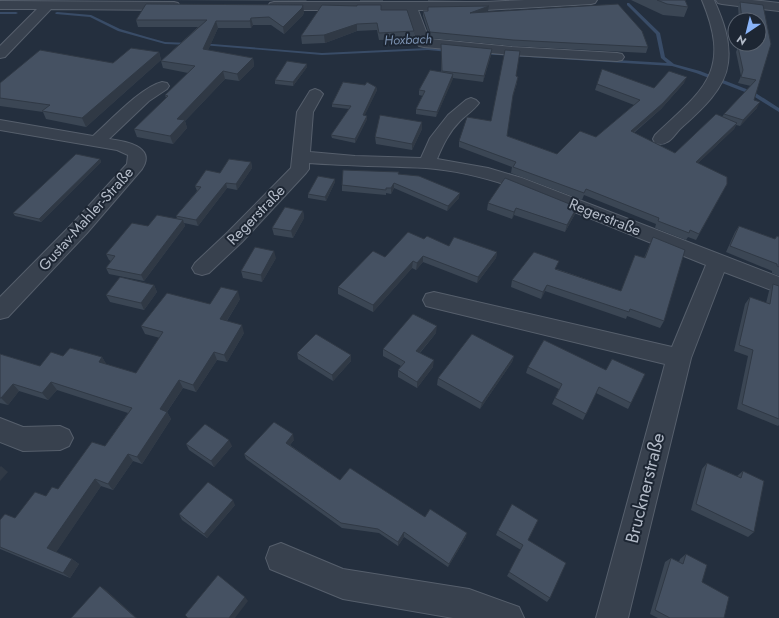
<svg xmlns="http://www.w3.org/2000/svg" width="779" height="618" font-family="Jost,sans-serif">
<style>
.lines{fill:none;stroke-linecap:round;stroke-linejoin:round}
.stream{fill:#394c67;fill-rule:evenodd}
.minor-casing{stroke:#565f6c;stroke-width:2}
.minor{fill:#38414e;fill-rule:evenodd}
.wall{fill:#3b4654}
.shaded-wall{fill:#303945}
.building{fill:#455162;stroke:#303945}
.labels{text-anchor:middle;stroke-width:4;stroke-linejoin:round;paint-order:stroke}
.far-water-label{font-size:13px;font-style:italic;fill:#7c92b1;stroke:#1d2633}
.street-label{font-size:15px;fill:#b4bcc9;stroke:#1d2633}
.near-street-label{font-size:18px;fill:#b4bcc9;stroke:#1d2633}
</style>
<rect width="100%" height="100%" fill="#242f3e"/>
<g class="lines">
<g class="stream">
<path d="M 627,3 L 629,3 L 660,33 L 665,57 L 674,64 L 700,71 L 754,92 L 779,108 L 779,112 L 750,94 L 696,73 L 672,66 L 481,54 L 479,53 L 481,52 L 667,63 L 661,58 L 656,34 L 627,5 Z"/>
<path d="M 0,12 L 16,12 L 18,13 L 16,14 L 0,14 Z"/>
<path d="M 57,12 L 91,15 L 120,29 L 147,37 L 165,42 L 190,43 L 192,44 L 190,45 L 165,44 L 118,31 L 90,17 L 56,14 L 55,13 Z"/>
<path d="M 200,43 L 322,53 L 428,48 L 449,50 L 451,51 L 449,52 L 428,50 L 322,55 L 202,45 L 200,44 Z"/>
</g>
<defs>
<g id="minor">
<path d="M 525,0 L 597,0 L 595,3 L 591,4 L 485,10 L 418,10 L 429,39 L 512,47 L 617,53 L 622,54 L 624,57 L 622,60 L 617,61 L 512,55 L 424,47 L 419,46 L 417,43 L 406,10 L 274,10 L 270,9 L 268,6 L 270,3 L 274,2 L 485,2 Z"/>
<path d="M 702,0 L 714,0 C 723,20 731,41 728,63 C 725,90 699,112 680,129 C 676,133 672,140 667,142 C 663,145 659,144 655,143 L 653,139 L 655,135 C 704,89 732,72 702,0 Z"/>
<path d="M 716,0 L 752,0 L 779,3 L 779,11 L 722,4 L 718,3 Z"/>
<path d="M 0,1 L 174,2 L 178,3 L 180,6 L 178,9 L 174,10 L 51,9 L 5,57 L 0,58 L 0,46 L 37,9 L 0,9 Z"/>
<path d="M 162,82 L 167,83 L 169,86 L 167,89 L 149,101 L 109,139 C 124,141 157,146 142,169 L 87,233 L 8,317 L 0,319 L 0,297 L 73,223 L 127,164 L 128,155 L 117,150 L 0,130 L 0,120 L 93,136 C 110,121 141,87 162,82 Z"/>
<path d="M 315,89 L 320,91 L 323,94 L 313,112 L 310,152 L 355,156 L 421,158 L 430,138 L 448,115 L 466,100 L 471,98 L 476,100 L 479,103 C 474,110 466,115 460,121 C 449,132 443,145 437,159 L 488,168 L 522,178 L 779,277 L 779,293 L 724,272 L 691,358 L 628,618 L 596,618 L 665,364 L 434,308 L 426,306 L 423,300 L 426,294 L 434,292 L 672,347 L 706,265 L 510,186 C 483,177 454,170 426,168 C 387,166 348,166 309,163 L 309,169 L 306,173 L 242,242 L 209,273 L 202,275 L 195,273 L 192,268 L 195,263 L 228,232 L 291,168 L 297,112 L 310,91 Z"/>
<path d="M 0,418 L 23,427 L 60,426 L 69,430 L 73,438 L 69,446 L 60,450 L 23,451 L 0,442 Z"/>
<path d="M 281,543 L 343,569 L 469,589 L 519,607 L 524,618 L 453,618 L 343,599 L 270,569 L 266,558 L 270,547 Z"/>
</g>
</defs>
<use href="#minor" class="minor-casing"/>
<use href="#minor" class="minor"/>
</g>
<g class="wall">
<path d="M 155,0 L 307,0 L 306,1 Z"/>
<rect x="360" y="0" width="23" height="1"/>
<path d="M 428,0 L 468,0 L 428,1 Z"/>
<path d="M 631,0 L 685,0 L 688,7 L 684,17 L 663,15 Z"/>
<path d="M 740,2 L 763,5 L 754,100 L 757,108 L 740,126 L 736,125 L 734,129 L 698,163 L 727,184 L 696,240 L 688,237 L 686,240 L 655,228 L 656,224 L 584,195 L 582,200 L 511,173 L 512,167 L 459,147 L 459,141 L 491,121 L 516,76 L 517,83 L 512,99 L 507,136 L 557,154 L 596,137 L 634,105 L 595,90 L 597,84 L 654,88 L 684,83 L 661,109 L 634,133 L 675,153 L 722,117 L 724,114 L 751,86 L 738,83 L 741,76 L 736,52 L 738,47 L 743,47 L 742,44 L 759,44 L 759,20 L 739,20 L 738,7 Z"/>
<path d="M 381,5 L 381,10 L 414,31 L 414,39 L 379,40 L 377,30 L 357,31 L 325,43 L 302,44 L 301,36 L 357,6 Z"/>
<path d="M 489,6 L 488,11 L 486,12 L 648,47 L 646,53 L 512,46 L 430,38 L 423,16 L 423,11 Z"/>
<path d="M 304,12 L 303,15 L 284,34 L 271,25 L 253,25 L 251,28 L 218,28 L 208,50 L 253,58 L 254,66 L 239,81 L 225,79 L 185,121 L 187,128 L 173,144 L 137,137 L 134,129 L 166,98 L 165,95 L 188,73 L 163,68 L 161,61 L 198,27 L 138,27 L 136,20 Z"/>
<path d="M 441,44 L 492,49 L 491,55 L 483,82 L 453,78 L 436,117 L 416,114 L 416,109 L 423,96 L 419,95 L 419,90 L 441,72 Z"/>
<path d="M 159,52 L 161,60 L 86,127 L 46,119 L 43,112 L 0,106 L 0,83 L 113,63 Z"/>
<path d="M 307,64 L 307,67 L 293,86 L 275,84 L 275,80 Z"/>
<path d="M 376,87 L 377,90 L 364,116 L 367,116 L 367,119 L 355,143 L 332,138 L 331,135 L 349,109 L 332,107 L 332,104 Z"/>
<path d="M 422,129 L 412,150 L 376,144 L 375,137 Z"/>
<path d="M 100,159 L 101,162 L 41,222 L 15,216 L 13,213 Z"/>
<path d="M 251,162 L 252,168 L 237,190 L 227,188 L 198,226 L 184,223 L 185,226 L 144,281 L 109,274 L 106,268 L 111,261 L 109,260 L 106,254 L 148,226 L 177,218 L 176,216 L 197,191 L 195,186 L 220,173 Z"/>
<path d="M 399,174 L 459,198 L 447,211 L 394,188 L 391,194 L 386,193 L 386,195 L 342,191 L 342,185 Z"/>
<path d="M 335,179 L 335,182 L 326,201 L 308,198 L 308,194 Z"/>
<path d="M 488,203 L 575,214 L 565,232 L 514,215 L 512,219 L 487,210 Z"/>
<path d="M 303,211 L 304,218 L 293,238 L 274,235 L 272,228 Z"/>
<path d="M 739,226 L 775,239 L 777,236 L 779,237 L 779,276 L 772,273 L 772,271 L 726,252 L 735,232 Z"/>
<path d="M 653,237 L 664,321 L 660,328 L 627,316 L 626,319 L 545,291 L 541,299 L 511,287 L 512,280 L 557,269 L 621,291 L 635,255 L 644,258 Z"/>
<path d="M 424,239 L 449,246 L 497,252 L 496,258 L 477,283 L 423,262 L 416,270 L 412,268 L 373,312 L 338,294 L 338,287 L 385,257 Z"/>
<path d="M 276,258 L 262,282 L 243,278 L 241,271 Z"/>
<path d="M 773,284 L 779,286 L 779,425 L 778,426 L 737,409 L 748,356 L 734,351 L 745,304 L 750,297 L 766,303 L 769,291 Z"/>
<path d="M 154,285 L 157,292 L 144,310 L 110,302 L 106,295 Z"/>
<path d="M 240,299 L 227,321 L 244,333 L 227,362 L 217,360 L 196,392 L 183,388 L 167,412 L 171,419 L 142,464 L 133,461 L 113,490 L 101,486 L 56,552 L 72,559 L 79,564 L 70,578 L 0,549 L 0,520 L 15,518 L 46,496 L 58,489 L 105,446 L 128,413 L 57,390 L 48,400 L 19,391 L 8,405 L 0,403 L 0,354 L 40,366 L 63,356 L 102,357 L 106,364 L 136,373 L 160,338 L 145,334 L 141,326 L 210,304 Z"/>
<path d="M 436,333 L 420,353 L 433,367 L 417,388 L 398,377 L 398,370 L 401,366 L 383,356 L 383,349 Z"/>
<path d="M 544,340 L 631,403 L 628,409 L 596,393 L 583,420 L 552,404 L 559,389 L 526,373 L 528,367 Z"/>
<path d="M 297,353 L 351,355 L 351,361 L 333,381 L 298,359 Z"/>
<path d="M 514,356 L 512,362 L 480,409 L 437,385 L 438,378 Z"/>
<path d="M 294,440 L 290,445 L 340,480 L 425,517 L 466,537 L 448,567 L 404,537 L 398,546 L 379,533 L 342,528 L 246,459 L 244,454 Z"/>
<path d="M 186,444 L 232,446 L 214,467 L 189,450 Z"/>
<path d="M 707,463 L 737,476 L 743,471 L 754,532 L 748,537 L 691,510 L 702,469 Z"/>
<path d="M 235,505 L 207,538 L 182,520 L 179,514 Z"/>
<path d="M 498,530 L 528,540 L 550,598 L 547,602 L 507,576 L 521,550 L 496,535 Z"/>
<path d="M 686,554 L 702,582 L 724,618 L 658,618 L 650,614 L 665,562 L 671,558 L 679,562 L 680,559 Z"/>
</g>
<g class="shaded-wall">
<path d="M 303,5 L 304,12 L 303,15 L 284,34 L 283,27 Z"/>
<path d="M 489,6 L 488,11 L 469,19 L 470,13 Z"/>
<path d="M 251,18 L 253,25 L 251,28 L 250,21 Z"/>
<path d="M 216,21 L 218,28 L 205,57 L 203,49 Z"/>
<path d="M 357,24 L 357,31 L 325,43 L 324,35 Z"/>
<path d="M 492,49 L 491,55 L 483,82 L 484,76 Z"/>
<path d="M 159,52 L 161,60 L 86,127 L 82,118 Z"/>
<path d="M 253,58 L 254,66 L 239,81 L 237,74 Z"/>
<path d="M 307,64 L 307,67 L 293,86 L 293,82 Z"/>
<path d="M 223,71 L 225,79 L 185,121 L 187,128 L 173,144 L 170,136 L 177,119 Z"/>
<path d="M 453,74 L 453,79 L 436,117 L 437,112 Z"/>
<path d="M 687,77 L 684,83 L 661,109 L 628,137 L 631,131 Z"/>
<path d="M 376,87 L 377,90 L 363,119 L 363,115 Z"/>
<path d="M 760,102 L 757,108 L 740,126 L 743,120 Z"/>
<path d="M 367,116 L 367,119 L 355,143 L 355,139 Z"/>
<path d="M 422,122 L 422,129 L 412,150 L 412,144 Z"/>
<path d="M 737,123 L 734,129 L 693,168 L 696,162 Z"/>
<path d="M 100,159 L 101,162 L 41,222 L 39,219 Z"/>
<path d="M 251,162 L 252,168 L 237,190 L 236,184 Z"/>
<path d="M 335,179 L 335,182 L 326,201 L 325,197 Z"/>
<path d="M 226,183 L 227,188 L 198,226 L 196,220 Z"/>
<path d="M 394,183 L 394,188 L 391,194 L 391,188 Z"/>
<path d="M 460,193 L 459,198 L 447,211 L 448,206 Z"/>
<path d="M 577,207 L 575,214 L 565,232 L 567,225 Z"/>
<path d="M 516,208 L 514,215 L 512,219 L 514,212 Z"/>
<path d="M 303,211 L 304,218 L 293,238 L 291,231 Z"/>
<path d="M 183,220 L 185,226 L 144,281 L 141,275 Z"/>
<path d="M 274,251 L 276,258 L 262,282 L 261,275 Z"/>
<path d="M 497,252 L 496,258 L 477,283 L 478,277 Z"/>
<path d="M 423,256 L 423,262 L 416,270 L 417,263 Z"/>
<path d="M 413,261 L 412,268 L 373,312 L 373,305 Z"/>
<path d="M 154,285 L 157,292 L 144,310 L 141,303 Z"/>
<path d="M 547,285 L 545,291 L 541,299 L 543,292 Z"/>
<path d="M 238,291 L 240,299 L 223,327 L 220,319 Z"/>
<path d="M 242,325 L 244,333 L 227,362 L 224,355 Z"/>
<path d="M 437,326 L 436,333 L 416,357 L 416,351 Z"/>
<path d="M 214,352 L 217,360 L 196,392 L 193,385 Z"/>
<path d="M 351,355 L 351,361 L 333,381 L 332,375 Z"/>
<path d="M 514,356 L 512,362 L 480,409 L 482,403 Z"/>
<path d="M 102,357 L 107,365 L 99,362 Z"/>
<path d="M 434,360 L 433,367 L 417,388 L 417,382 Z"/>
<path d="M 179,380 L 183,388 L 164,416 L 160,409 Z"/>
<path d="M 51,382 L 57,390 L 48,400 L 42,393 Z"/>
<path d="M 13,384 L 19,391 L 8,405 L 1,398 Z"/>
<path d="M 167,412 L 171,419 L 142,464 L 137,457 Z"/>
<path d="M 293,434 L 294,440 L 287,448 L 286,443 Z"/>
<path d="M 229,440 L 232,446 L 214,467 L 211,461 Z"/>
<path d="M 128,454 L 133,461 L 113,490 L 108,484 Z"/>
<path d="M 1,466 L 8,472 L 0,481 L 0,467 Z"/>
<path d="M 95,479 L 101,486 L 55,554 L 47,548 Z"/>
<path d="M 233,500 L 235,505 L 207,538 L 204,534 Z"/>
<path d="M 404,532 L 404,537 L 398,546 L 398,542 Z"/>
<path d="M 467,533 L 466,537 L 448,567 L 449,564 Z"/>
<path d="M 72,559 L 79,564 L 70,578 L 63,573 Z"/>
<path d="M 100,586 L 106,590 L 137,618 L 135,618 Z"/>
<path d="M 245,597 L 248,601 L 235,618 L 229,618 Z"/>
</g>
<g class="building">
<path d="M 657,0 L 685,0 L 688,7 L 667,4 Z"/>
<path d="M 740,2 L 763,5 L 771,44 L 754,100 L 760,102 L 743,120 L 724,114 L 756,80 L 741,77 L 743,70 L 738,47 L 746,48 L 745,44 L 759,44 L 759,20 L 742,20 Z"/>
<path d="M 146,4 L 303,5 L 302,8 L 283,27 L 269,17 L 251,18 L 250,21 L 216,21 L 203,49 L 253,58 L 237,74 L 223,71 L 177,119 L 185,120 L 170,136 L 134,129 L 168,96 L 165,95 L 195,66 L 161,61 L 207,20 L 136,20 Z"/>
<path d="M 618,4 L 642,31 L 648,47 L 513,40 L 430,32 L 423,11 L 428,11 L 428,7 L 489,6 L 470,13 Z"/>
<path d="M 322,5 L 357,6 L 357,5 L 381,5 L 381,10 L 407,10 L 414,31 L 379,33 L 377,23 L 357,24 L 324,35 L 301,36 Z"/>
<path d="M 441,44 L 492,49 L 484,76 L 442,71 Z"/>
<path d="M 131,48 L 159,52 L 82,118 L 42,111 L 50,105 L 0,98 L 0,83 L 40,50 L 113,63 Z"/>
<path d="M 505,50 L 520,51 L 516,76 L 518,77 L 513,95 L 507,136 L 557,154 L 580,131 L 596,137 L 640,100 L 597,84 L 602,69 L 654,88 L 669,71 L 687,77 L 663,103 L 631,131 L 675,153 L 716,114 L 737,123 L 696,162 L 727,177 L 727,184 L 699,234 L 690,230 L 689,233 L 658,221 L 659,218 L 586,189 L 584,193 L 513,167 L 516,162 L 459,141 L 467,117 L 491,121 Z"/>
<path d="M 287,61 L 307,64 L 293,82 L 275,80 Z"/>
<path d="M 430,70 L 453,74 L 437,112 L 416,109 L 425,91 L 419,90 Z"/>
<path d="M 343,82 L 365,85 L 367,82 L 376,87 L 363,115 L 367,116 L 355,139 L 331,135 L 351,106 L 332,104 Z"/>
<path d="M 380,115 L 422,122 L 412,144 L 375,137 Z"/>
<path d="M 76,154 L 100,159 L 39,219 L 13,213 Z"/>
<path d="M 229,159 L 251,162 L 236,184 L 226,183 L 196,220 L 176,216 L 201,187 L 195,186 L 206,170 L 220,173 Z"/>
<path d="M 343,170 L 399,172 L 398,174 L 419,176 L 460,193 L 448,206 L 394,183 L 391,188 L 386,188 L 386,190 L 342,185 Z"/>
<path d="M 318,176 L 335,179 L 325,197 L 308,194 Z"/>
<path d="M 505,178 L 577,207 L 567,225 L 516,208 L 514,212 L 488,203 Z"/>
<path d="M 285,207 L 303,211 L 291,231 L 272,228 Z"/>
<path d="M 157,215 L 183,220 L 141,275 L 106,268 L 115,256 L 106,254 L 132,223 L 148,226 Z"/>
<path d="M 739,226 L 775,239 L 777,236 L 779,237 L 779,267 L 777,266 L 777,264 L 730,246 Z"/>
<path d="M 408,232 L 424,239 L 427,236 L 449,246 L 454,237 L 497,252 L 478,277 L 423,256 L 417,263 L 413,261 L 373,305 L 338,287 L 373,251 L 385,257 Z"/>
<path d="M 653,237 L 685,250 L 664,321 L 630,309 L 629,312 L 547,285 L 543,292 L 512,280 L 534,252 L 559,261 L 555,269 L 621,291 L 635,255 L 645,258 Z"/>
<path d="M 255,247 L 274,251 L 261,275 L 241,271 Z"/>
<path d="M 120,277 L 154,285 L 141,303 L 106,295 Z"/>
<path d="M 773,284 L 779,286 L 779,419 L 742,404 L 753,350 L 739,345 L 750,297 L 770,304 Z"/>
<path d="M 221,287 L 238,291 L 220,319 L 242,325 L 224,355 L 214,352 L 193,385 L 179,380 L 160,409 L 167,412 L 137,457 L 128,454 L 108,484 L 95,479 L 47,548 L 72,559 L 63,573 L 0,547 L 0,520 L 5,514 L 15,518 L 35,492 L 46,496 L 52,487 L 58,489 L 92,442 L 105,446 L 132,408 L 51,382 L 42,393 L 13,384 L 1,398 L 0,398 L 0,354 L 40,366 L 51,352 L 63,356 L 70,348 L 102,357 L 99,362 L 136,373 L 163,332 L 141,326 L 167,293 L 210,304 Z"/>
<path d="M 413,314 L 437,326 L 416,351 L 434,360 L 417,382 L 398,370 L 405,362 L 383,349 Z"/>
<path d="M 316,334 L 351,355 L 332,375 L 297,353 Z"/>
<path d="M 472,334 L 514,356 L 482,403 L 438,378 Z"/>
<path d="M 544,340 L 606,370 L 612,359 L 645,374 L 631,403 L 599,387 L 586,414 L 555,398 L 562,384 L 528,367 Z"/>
<path d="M 274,422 L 293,434 L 286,443 L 340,480 L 350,468 L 425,517 L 430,509 L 467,533 L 449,564 L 404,532 L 398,542 L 378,529 L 341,523 L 244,454 Z"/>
<path d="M 205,424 L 229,440 L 211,461 L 186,444 Z"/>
<path d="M 707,463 L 741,478 L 743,471 L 764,481 L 754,532 L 696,504 Z"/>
<path d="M 208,482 L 233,500 L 204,534 L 179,514 Z"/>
<path d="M 512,504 L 538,520 L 528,540 L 566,563 L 550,598 L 509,572 L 523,545 L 498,530 Z"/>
<path d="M 686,554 L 707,565 L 702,582 L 729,597 L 724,618 L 670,618 L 655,610 L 671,558 L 683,564 Z"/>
<path d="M 218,575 L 245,597 L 229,618 L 188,618 L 185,615 Z"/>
<path d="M 100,586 L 136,618 L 71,618 Z"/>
</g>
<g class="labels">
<g class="far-water-label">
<text transform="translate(408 39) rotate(-2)" y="5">Hoxbach</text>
</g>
<g class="street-label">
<text transform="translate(256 215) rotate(-46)" y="5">Regerstraße</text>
<text transform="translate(605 217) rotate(22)" y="5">Regerstraße</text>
<text transform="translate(86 219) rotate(-48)" y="5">Gustav-Mahler-Straße</text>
</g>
<g class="near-street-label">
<text transform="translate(645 488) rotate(-76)" y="6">Brucknerstraße</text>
</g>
</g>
<g transform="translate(747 32) rotate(215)"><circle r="19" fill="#1d2633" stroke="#59626f"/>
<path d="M0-3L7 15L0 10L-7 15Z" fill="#8ab4f8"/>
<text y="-6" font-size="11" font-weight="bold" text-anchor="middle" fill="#b4bcc9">N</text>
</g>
</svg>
========================
DIRECTIONS: Every line above that holds the string "lines" should be returned.

YOUR SOLUTION:
.lines{fill:none;stroke-linecap:round;stroke-linejoin:round}
<g class="lines">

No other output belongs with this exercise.